Exercise directions: Everything from the line holding "left hip: (125, 213)" through the final line of the entries below is to be written out exactly, and nothing more; leave out pictures.
* * * * * * * * *
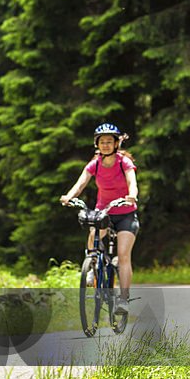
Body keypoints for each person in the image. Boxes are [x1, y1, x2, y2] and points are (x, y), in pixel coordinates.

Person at [59, 123, 139, 314]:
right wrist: (69, 196)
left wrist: (132, 195)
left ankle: (123, 299)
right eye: (102, 142)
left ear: (116, 143)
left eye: (109, 142)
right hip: (104, 212)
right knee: (94, 233)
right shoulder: (95, 163)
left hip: (125, 213)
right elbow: (80, 184)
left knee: (123, 255)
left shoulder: (123, 163)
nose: (105, 145)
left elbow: (132, 182)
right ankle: (91, 266)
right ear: (97, 143)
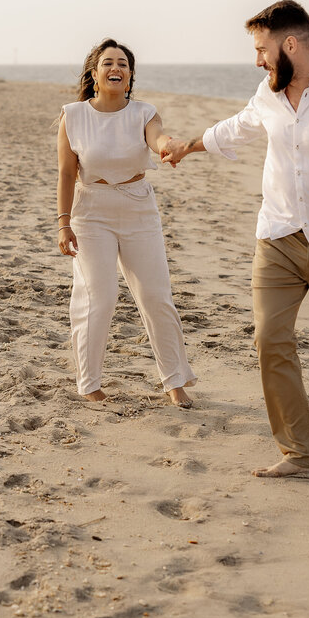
* * * * * * * * *
Answer to the problem:
left hip: (125, 213)
right elbow: (80, 184)
left knee: (123, 255)
left shoulder: (123, 163)
nose: (105, 145)
left elbow: (132, 182)
right ankle: (91, 266)
right ear: (97, 143)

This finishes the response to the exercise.